I live a very busy life and when I have time I prefer to spend time doing things and being around people that make me feel good. AIBU to distance myself heavily from my extended family.

We come from a culture (think Greece, Italy etc) where family is everything.

OP posts:
makingmammaries · 02/09/2019 09:26

YANBU. They didn’t put family first when cutting off your parents. If ‘family is everything ‘ you are allowed to choose your parents over them. Don’t be guilted into anything.

DowntonCrabby · 02/09/2019 09:30

YANBU

Spend time with those you love, who are a peaceful and positive influence on your life.

littlepaddypaws · 02/09/2019 09:32

cut this nonsense out of your life, life is too short for these needless dramas.

Gatehouse77 · 02/09/2019 09:36

As an adult I decided I could now pick and choose who I want to spend time with. So rarely saw extended family (equally dysfunctional 🙄) except at major functions. I've had all sorts thrown at me at times because of this choice - but I don't give a shit because I don't respect them or their opinions!

elvis86 · 02/09/2019 09:49

My extended family have essentially said they're done with my parents but want my siblings and me to make an effort with them independently.

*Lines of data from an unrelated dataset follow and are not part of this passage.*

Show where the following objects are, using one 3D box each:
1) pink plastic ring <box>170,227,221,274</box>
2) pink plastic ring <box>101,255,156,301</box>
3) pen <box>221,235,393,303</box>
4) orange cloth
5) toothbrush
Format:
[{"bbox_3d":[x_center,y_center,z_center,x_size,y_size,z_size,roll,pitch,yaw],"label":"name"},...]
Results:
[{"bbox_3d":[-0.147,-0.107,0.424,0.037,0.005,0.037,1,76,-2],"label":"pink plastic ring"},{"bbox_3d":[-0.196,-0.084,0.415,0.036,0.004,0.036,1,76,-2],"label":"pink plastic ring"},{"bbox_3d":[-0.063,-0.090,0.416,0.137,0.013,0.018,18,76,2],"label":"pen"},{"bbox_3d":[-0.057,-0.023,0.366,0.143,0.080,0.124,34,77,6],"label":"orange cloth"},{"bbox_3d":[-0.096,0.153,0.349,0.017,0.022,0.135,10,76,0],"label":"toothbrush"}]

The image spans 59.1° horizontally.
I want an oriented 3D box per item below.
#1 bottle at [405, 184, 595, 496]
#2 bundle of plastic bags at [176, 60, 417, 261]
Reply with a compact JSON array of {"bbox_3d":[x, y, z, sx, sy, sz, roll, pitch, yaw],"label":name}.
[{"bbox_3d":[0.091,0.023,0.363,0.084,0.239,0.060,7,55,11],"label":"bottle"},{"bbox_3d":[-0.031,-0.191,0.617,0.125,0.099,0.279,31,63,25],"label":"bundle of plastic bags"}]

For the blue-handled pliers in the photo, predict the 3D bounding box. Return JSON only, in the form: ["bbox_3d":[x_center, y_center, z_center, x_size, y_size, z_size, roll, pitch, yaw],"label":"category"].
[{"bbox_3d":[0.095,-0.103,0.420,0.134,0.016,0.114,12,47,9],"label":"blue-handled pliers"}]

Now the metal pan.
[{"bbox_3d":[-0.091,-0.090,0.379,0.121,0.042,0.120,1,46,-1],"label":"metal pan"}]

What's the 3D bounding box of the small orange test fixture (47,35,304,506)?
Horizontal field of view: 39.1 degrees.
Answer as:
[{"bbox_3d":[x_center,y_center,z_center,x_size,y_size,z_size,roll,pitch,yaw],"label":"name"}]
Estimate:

Bully for them. Who put them in charge, though?

How and when was this command delivered?

It's likely they just want to maintain regular contact with you because it's a dig at your parents every time you're spending time with the extended family, and not your parents. Expect it to be all over social media etc.

I wouldn't allow myself to be used to hurt my parents, by people I don't really like.

Maintain as much contact as you feel is necessary.

TabbyMumz · 02/09/2019 09:53

You only get to live once. Spend time with people who are nice to you.